*EXTRACTED MATERIAL*
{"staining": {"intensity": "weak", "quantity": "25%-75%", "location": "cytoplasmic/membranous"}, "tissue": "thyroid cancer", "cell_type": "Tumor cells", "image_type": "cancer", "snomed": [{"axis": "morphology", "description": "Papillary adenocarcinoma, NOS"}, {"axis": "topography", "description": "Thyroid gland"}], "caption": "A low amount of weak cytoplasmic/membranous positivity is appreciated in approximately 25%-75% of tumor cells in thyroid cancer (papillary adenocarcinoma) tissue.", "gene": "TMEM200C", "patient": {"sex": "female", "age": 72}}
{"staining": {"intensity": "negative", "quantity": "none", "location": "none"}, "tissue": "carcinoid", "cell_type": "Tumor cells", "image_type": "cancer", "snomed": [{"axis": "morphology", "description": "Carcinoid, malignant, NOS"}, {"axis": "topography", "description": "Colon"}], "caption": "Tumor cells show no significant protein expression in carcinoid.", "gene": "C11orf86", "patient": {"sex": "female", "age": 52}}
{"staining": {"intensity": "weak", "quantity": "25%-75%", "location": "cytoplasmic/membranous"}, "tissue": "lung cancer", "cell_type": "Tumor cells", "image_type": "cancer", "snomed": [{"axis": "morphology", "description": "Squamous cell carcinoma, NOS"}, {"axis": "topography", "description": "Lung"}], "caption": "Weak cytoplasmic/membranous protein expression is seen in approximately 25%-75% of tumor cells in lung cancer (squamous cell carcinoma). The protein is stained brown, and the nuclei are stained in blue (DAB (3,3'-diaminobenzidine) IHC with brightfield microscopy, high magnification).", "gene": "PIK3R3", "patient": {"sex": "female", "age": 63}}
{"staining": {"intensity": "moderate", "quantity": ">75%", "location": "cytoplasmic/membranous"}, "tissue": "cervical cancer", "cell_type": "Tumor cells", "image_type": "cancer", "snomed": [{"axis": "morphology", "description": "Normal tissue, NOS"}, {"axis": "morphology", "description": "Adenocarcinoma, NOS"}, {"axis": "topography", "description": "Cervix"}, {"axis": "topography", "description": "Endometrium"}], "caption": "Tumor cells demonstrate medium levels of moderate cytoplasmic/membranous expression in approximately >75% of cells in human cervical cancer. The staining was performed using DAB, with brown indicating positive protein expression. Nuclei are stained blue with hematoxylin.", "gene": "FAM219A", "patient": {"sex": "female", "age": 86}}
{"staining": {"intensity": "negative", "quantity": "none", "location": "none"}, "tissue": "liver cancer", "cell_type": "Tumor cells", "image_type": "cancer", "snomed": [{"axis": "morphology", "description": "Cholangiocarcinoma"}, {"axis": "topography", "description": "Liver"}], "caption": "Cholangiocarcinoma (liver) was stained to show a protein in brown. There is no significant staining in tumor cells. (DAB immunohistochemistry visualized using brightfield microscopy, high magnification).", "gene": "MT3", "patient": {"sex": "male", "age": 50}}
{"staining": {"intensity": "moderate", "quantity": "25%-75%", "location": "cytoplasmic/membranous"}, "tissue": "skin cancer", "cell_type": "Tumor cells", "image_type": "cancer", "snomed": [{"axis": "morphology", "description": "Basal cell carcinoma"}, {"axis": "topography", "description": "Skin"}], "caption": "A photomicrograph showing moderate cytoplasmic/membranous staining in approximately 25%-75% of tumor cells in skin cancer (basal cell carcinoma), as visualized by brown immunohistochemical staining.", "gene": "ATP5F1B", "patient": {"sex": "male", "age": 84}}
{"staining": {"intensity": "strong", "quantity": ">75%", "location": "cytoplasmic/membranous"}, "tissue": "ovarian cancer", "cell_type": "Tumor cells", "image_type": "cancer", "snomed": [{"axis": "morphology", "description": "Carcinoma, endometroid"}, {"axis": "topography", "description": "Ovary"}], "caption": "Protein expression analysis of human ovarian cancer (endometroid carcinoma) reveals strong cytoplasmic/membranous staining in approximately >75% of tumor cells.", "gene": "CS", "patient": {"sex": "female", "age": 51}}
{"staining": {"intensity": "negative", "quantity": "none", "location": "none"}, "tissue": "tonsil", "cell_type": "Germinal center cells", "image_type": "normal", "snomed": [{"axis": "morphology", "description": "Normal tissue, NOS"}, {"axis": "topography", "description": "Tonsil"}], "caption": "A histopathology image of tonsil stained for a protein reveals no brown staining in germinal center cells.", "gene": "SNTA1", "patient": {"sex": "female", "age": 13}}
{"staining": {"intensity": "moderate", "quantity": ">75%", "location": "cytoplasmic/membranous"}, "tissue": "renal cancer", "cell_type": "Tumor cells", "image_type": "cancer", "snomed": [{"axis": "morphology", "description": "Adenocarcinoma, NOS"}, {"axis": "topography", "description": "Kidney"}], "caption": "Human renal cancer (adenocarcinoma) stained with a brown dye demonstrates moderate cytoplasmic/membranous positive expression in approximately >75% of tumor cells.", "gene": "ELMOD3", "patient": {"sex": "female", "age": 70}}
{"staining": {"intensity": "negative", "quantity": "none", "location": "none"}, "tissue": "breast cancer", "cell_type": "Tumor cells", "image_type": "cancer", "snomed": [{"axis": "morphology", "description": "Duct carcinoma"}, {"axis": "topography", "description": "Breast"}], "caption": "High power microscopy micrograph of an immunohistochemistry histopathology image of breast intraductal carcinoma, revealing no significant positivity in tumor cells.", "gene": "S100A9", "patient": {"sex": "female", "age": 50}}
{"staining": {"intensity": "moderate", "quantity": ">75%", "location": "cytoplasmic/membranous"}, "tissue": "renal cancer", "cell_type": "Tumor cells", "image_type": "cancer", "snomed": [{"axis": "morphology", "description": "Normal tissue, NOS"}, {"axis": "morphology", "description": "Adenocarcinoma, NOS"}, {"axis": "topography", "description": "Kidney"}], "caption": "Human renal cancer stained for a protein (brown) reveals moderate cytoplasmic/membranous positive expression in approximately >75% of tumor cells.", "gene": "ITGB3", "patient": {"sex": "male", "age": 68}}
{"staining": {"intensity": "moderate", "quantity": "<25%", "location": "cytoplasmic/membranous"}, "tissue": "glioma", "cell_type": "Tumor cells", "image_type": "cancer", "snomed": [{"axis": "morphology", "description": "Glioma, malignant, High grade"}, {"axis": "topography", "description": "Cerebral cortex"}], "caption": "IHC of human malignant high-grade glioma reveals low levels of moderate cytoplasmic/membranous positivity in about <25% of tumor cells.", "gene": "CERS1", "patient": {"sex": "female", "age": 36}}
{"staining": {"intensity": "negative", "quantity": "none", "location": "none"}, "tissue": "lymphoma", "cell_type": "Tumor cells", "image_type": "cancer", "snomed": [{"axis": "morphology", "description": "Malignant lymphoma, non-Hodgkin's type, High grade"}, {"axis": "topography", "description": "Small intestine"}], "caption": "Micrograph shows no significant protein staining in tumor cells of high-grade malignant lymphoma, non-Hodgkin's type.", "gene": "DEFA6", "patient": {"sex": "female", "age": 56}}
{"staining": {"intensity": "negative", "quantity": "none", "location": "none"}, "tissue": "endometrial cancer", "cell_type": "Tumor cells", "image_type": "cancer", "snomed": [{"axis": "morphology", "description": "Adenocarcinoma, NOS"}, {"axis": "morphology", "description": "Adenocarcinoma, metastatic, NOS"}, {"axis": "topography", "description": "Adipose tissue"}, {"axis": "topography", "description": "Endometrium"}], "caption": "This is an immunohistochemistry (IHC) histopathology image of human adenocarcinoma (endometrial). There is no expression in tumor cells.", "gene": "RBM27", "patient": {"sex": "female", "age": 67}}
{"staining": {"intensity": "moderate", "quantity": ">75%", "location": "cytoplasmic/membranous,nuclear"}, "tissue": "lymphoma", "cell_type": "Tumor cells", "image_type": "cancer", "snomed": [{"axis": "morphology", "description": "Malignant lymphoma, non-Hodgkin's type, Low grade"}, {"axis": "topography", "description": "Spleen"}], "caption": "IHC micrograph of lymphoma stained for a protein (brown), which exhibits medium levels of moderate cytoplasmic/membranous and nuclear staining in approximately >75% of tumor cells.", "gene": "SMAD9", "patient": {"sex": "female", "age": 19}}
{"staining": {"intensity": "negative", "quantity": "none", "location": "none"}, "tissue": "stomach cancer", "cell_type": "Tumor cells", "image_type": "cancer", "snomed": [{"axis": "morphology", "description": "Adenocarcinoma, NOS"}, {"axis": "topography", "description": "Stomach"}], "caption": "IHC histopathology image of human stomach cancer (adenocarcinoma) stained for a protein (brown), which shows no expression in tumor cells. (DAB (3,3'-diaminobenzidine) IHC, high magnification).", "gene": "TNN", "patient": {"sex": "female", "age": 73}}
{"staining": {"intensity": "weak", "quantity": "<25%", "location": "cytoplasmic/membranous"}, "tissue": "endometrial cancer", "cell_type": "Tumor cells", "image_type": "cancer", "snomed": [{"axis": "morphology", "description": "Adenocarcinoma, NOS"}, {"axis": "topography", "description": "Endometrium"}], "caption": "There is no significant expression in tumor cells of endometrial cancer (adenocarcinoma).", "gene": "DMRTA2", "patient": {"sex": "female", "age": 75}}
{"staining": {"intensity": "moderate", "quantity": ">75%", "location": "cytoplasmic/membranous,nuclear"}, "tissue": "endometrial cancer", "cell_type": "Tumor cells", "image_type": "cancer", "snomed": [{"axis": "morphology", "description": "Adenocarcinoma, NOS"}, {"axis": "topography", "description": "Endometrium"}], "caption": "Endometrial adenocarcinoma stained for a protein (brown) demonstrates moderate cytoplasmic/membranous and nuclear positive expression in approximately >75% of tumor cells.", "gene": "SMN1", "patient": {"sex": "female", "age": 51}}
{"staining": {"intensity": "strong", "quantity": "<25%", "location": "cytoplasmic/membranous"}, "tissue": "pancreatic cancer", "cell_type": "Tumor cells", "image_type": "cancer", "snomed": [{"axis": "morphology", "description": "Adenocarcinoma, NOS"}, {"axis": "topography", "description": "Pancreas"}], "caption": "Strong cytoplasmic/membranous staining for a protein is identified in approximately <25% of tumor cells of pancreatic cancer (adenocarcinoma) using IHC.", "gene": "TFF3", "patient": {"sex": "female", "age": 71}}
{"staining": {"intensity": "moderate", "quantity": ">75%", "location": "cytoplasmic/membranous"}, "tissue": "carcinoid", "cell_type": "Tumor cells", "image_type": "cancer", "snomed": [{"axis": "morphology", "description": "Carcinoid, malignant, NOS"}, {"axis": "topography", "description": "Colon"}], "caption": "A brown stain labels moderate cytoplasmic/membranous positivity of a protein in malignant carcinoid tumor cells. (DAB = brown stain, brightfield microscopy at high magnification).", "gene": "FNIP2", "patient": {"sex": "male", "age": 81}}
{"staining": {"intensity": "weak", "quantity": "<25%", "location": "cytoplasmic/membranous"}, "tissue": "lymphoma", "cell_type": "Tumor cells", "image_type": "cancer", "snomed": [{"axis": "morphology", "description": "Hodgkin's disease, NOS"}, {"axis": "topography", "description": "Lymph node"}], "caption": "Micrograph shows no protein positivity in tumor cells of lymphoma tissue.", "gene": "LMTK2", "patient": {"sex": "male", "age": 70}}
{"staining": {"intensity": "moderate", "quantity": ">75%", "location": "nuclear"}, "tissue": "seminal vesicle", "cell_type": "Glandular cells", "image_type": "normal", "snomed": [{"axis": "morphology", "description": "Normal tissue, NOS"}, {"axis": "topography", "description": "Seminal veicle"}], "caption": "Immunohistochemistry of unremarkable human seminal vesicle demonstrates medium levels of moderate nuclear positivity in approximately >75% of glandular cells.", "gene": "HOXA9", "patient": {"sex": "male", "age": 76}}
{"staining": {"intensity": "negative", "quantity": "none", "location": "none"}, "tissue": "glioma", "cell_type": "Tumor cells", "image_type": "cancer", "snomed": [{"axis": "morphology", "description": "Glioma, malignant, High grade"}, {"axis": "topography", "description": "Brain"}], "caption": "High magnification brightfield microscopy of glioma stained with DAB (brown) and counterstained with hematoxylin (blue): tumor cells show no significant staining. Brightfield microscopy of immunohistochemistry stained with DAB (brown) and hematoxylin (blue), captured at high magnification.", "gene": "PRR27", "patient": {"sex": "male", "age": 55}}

*WHAT THE TASK ASKS*
Gather each line from the listing above that holds "hematoxylin".

*TASK SOLUTION*
{"staining": {"intensity": "moderate", "quantity": ">75%", "location": "cytoplasmic/membranous"}, "tissue": "cervical cancer", "cell_type": "Tumor cells", "image_type": "cancer", "snomed": [{"axis": "morphology", "description": "Normal tissue, NOS"}, {"axis": "morphology", "description": "Adenocarcinoma, NOS"}, {"axis": "topography", "description": "Cervix"}, {"axis": "topography", "description": "Endometrium"}], "caption": "Tumor cells demonstrate medium levels of moderate cytoplasmic/membranous expression in approximately >75% of cells in human cervical cancer. The staining was performed using DAB, with brown indicating positive protein expression. Nuclei are stained blue with hematoxylin.", "gene": "FAM219A", "patient": {"sex": "female", "age": 86}}
{"staining": {"intensity": "negative", "quantity": "none", "location": "none"}, "tissue": "glioma", "cell_type": "Tumor cells", "image_type": "cancer", "snomed": [{"axis": "morphology", "description": "Glioma, malignant, High grade"}, {"axis": "topography", "description": "Brain"}], "caption": "High magnification brightfield microscopy of glioma stained with DAB (brown) and counterstained with hematoxylin (blue): tumor cells show no significant staining. Brightfield microscopy of immunohistochemistry stained with DAB (brown) and hematoxylin (blue), captured at high magnification.", "gene": "PRR27", "patient": {"sex": "male", "age": 55}}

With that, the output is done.